La trêve d’une nuit obtenue par la francs-maçons n’aura pas duré longtemps ! La délégation s’est heurtée au refus catégorique de Thiers, qui les a fait reconduire à Paris. Dès le lendemain matin, le 30 avril, les bombardements reprenaient, abîmant au passage les bannières que les frères avaient disposées sur les remparts. À l’Hôtel de Ville, la Commune divisée a finalement voté la constitution d’un Comité de Salut Public, censé reprendre le contrôle de la situation militaire, laissée dans un état désastreux par le général Cluseret. Pour le remplacer, le colonel Louis Rossel avait été adjoint à la délégation à la Guerre par la commission exécutive.

Batterie de canons entreposés au Fort d’Issy ( google map )

ENREGISTREMENTS FOURNIS:
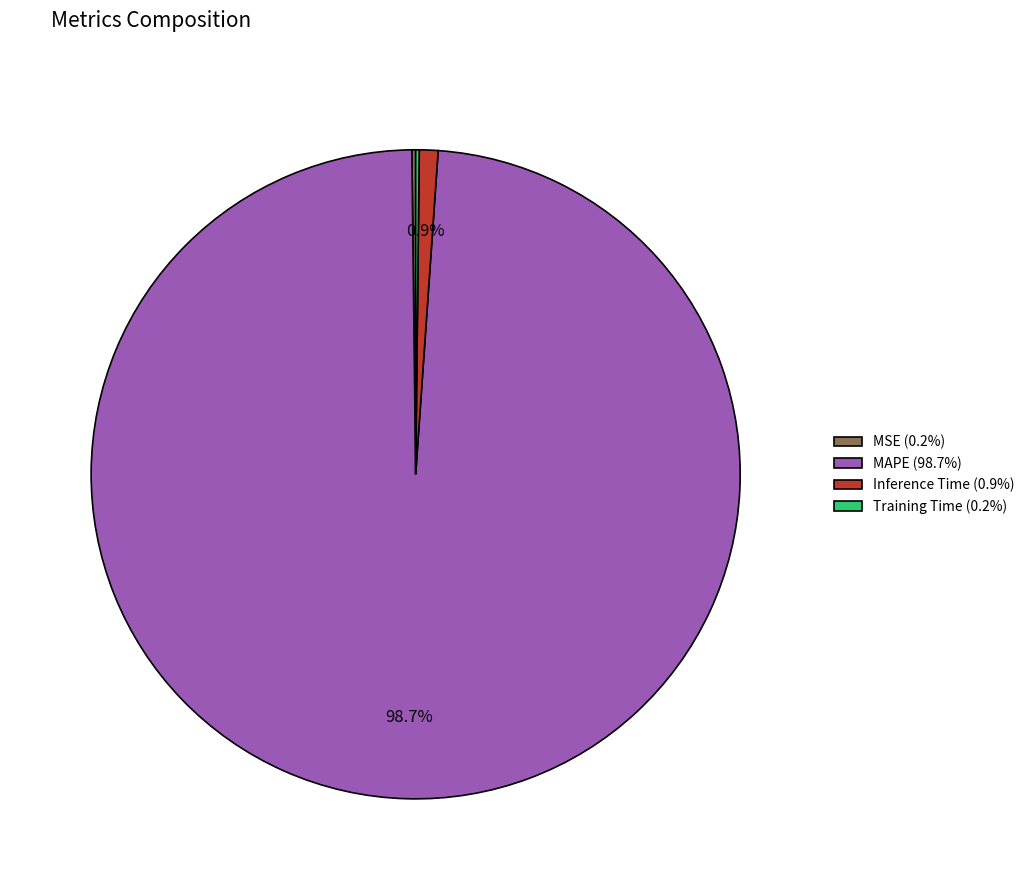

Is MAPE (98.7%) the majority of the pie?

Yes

* * *

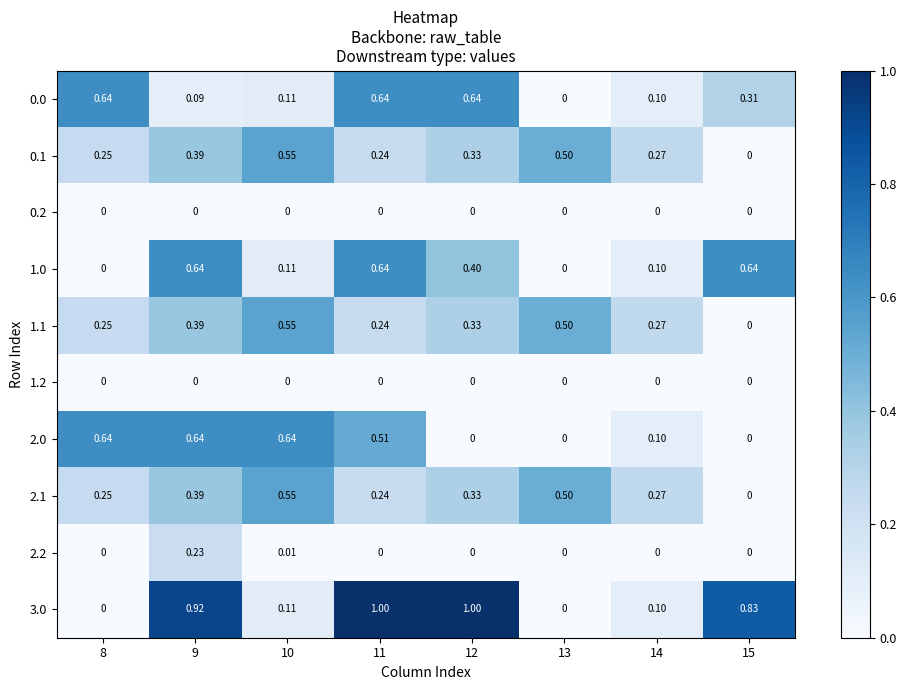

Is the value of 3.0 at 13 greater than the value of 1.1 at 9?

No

CONSIGNES:
1. Recopiez à l'identique le passage du texte sur la Commune qui s'ouvre sur les mots contenant « La trêve d’une » et se clôt sur « google map ) ».
2. Répondez aux questions suivantes à partir du texte sur la Commune.
(a) Quel jour les bombardements ont-ils repris ?
(b) Quel organe la Commune a-t-elle voté de constituer à l'Hôtel de Ville ?
(c) Qui la commission exécutive avait-elle adjoint à la délégation à la Guerre ?
3. Reprenez le texte sur la Commune là où il s'arrête et poursuivez-le.

RÉPONSES:
1.
La trêve d’une nuit obtenue par la francs-maçons n’aura pas duré longtemps ! La délégation s’est heurtée au refus catégorique de Thiers, qui les a fait reconduire à Paris. Dès le lendemain matin, le 30 avril, les bombardements reprenaient, abîmant au passage les bannières que les frères avaient disposées sur les remparts. À l’Hôtel de Ville, la Commune divisée a finalement voté la constitution d’un Comité de Salut Public, censé reprendre le contrôle de la situation militaire, laissée dans un état désastreux par le général Cluseret. Pour le remplacer, le colonel Louis Rossel avait été adjoint à la délégation à la Guerre par la commission exécutive.

Batterie de canons entreposés au Fort d’Issy ( google map )

2.
(a) Le 30 avril.
(b) Un Comité de Salut Public.
(c) Le colonel Louis Rossel.

3.
Aujourd’hui, le conseil de la Commune a décrété la création d’un Comité de Salut Public, un organe supérieur doté des pleins pouvoirs, qui devrait remplacer la commission exécutive. Le comité sera composé de cinq délégués, nommés par la Commune : Antoine Arnaud, Léo Meillet, Gabriel Ranvier, Charles Gérardin et Félix Pyat. Ces quelques hommes disposent désormais des « pouvoirs les plus étendus sur toutes les commissions », et devront prendre toutes les mesures nécessaires pour organiser la défense de Paris, et reprendre l’initiative des opérations militaires. Comment la Commune a t’elle pu en venir à remettre tous ses pouvoirs aux mains de cinq individus ?

 

Tout a commencé à l’annonce de l’évacuation du fort d’Issy. Le fort, tenu par une poignée de fédérés, se réveille le matin du 30 avril encerclé par les tirailleurs versaillais. Le commandant Megy, qui ne reçoit pas les renforts qu’il avait sollicité, décide d’évacuer la place forte. La rumeur se répand rapidement, et dans l’après-midi Cluseret et La Cecilia arrivent à la tête de quelques compagnies. Avant la fin de la journée ils réoccupent les positions abandonnées par les fédérés. Le général Gustave Cluseret, délégué à la Guerre, est immédiatement arrêté à son retour, et transféré à la prison de Mazas. La commission exécutive nomme le colonel Louis Rossel pour le remplacer.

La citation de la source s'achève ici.